**Provided passage:**

As further reported in the February 15, 2022 Form 8-K, the bonus of each Executive Officer for Fiscal Year 2022 was to be determined by the Compensation Committee before March 1, 2023, based on the three-step process outlined below. This process was completed by the Committee at its February 6, 2023 meeting.

 

First, the Committee confirmed and ratified the Company’s achievement of the 2022 Company Goals against the 2022 Bonus Scale (the “2022 Achievement”).

 

Second, the Committee established an aggregate bonus pool for the Company’s Executive Officers, including the NEOs, by applying the 2022 Achievement against each Officer’s 2022 Bonus Target.

 

Third, the Compensation Committee considered whether to adjust each Executive Officer’s final 2022 bonus payout based on the Committee’s assessment of each Executive Officer’s overall job performance, key competencies, and the achievement of relevant objectives and key results in 2022. The Committee had retained the discretion to increase or decrease an Officer’s bonus payout by up to 10% from the baseline target bonus, if the Officer was deemed to have performed “successfully” in 2022, and by up to 30% if the Officer was deemed to have performed “exceptionally.” The Committee had also retained the discretion to decrease an Officer’s 2022 bonus payout to as low as $0 if the Officer was deemed to have performed “unsatisfactorily.”

 

At its meeting on February 6, 2023, the Compensation Committee reviewed the Company’s performance against the 2022 Bonus Scale and determined that the Company achieved 38% on the 2022 Bonus Scale as revised in July 2022, and 0% on the original 2022 Bonus Scale previously approved on February 15, 2022, which scale remained applicable to Mr. Burwick.

 

Utilizing its discretion as outlined in step three above, the Committee accordingly approved 2022 bonuses for our Executive Officers, including the following bonuses for our Named Executive Officers: $0 to Mr. Burwick, $142,250 for Mr. Smalla, $142,250 for Mr. Geist, $84,000 to Ms. Lysyj; and $137,500 for Ms. O’Boyle. These bonuses are scheduled to be paid on or around March 8, 2023, the same date as 2022 bonuses will be paid to other coworkers in the Company. Mr. Troupe stepped down from his position with the Company as of April 1, 2022 and was therefore not eligible for a 2022 bonus.

**Source data:**
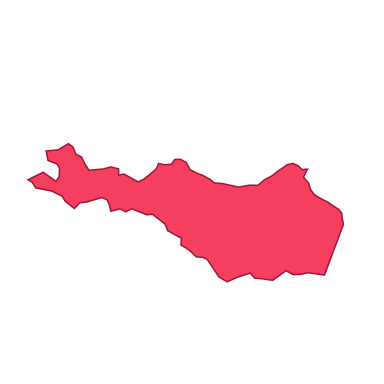 Nova Araçá, Rio Grande do Sul, Brazil (Albers equal-area conic projection), rotated 24°
{"feature_id": "56859067B37354082444781", "entity_name": "Nova Araçá", "entity_type": "district", "adm_level": 2, "iso_a3": "BRA", "parent_name": "Brazil", "parent_adm1": "Rio Grande do Sul", "projection": "albers", "projection_center": [-51.769, -28.646], "detail": "fine", "context": "isolated", "style": "filled", "palette": "rose", "viewbox_px": 384, "rotation_deg": 24, "n_neighbors": 0, "source": "geoboundaries", "source_scale": "gbopen_adm2", "svg_char_len": 1381}
<svg xmlns="http://www.w3.org/2000/svg" viewBox="0 0 384 384"><g transform="rotate(24 192 192)"><path d="M61.4,224.3L64.4,231.9L63.4,237.6L48.0,234.5L37.2,247.5L42.3,248.2L47.5,251.8L63.4,248.2L75.2,248.7L79.9,252.0L91.3,254.9L93.8,247.5L99.3,244.4L112.0,233.7L117.5,233.7L121.3,237.0L125.7,242.6L133.1,236.7L139.7,237.0L143.6,231.9L160.4,231.1L164.8,228.4L180.5,232.2L185.6,237.3L201.2,238.6L203.5,244.9L213.0,246.2L222.4,249.5L228.2,247.3L233.2,247.3L242.6,253.2L251.1,258.6L260.7,259.8L268.0,251.5L278.2,242.4L284.4,245.3L291.4,242.7L301.6,239.9L309.9,225.6L317.8,226.3L324.8,223.1L330.6,218.6L346.8,214.0L343.5,159.8L340.1,155.2L337.4,150.5L333.3,148.2L326.6,147.3L319.6,145.9L314.4,145.8L309.4,145.3L304.5,144.5L299.7,141.8L294.5,136.2L287.8,133.1L288.1,124.2L283.2,126.8L278.6,124.9L272.8,124.8L267.9,128.2L265.3,132.8L262.3,137.4L258.6,144.5L252.9,151.8L249.4,159.2L241.8,162.3L236.9,165.7L232.4,168.6L224.7,170.2L215.9,172.0L208.7,174.6L202.8,173.1L195.3,172.4L188.5,172.8L181.1,172.4L174.8,167.4L168.4,166.8L163.1,169.1L161.9,175.1L155.9,178.2L149.8,179.6L150.1,185.0L146.9,191.8L143.4,199.0L138.7,204.7L130.5,204.0L122.5,203.2L118.3,206.5L115.5,200.7L107.8,202.1L101.1,207.4L95.3,210.5L89.1,214.1L82.6,209.8L76.8,204.9L70.6,204.7L65.0,199.3L59.4,198.1L52.4,208.1L42.1,213.8L47.5,221.7L57.5,221.4L61.4,224.3Z" fill="#f43f5e" stroke="#9f1239" stroke-width="1.5"/></g></svg>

**Instruction 1:** From the executive bonus passage, write out the part that opens with the words containing "Utilizing its discretion" and closes with "a 2022 bonus.".
**Instruction 2:** List every person the executive bonus passage mentions by name.

**Correct result 1:**
Utilizing its discretion as outlined in step three above, the Committee accordingly approved 2022 bonuses for our Executive Officers, including the following bonuses for our Named Executive Officers: $0 to Mr. Burwick, $142,250 for Mr. Smalla, $142,250 for Mr. Geist, $84,000 to Ms. Lysyj; and $137,500 for Ms. O’Boyle. These bonuses are scheduled to be paid on or around March 8, 2023, the same date as 2022 bonuses will be paid to other coworkers in the Company. Mr. Troupe stepped down from his position with the Company as of April 1, 2022 and was therefore not eligible for a 2022 bonus.

**Correct result 2:**
Mr. Burwick
Mr. Smalla
Mr. Geist
Ms. Lysyj
Ms. O’Boyle
Mr. Troupe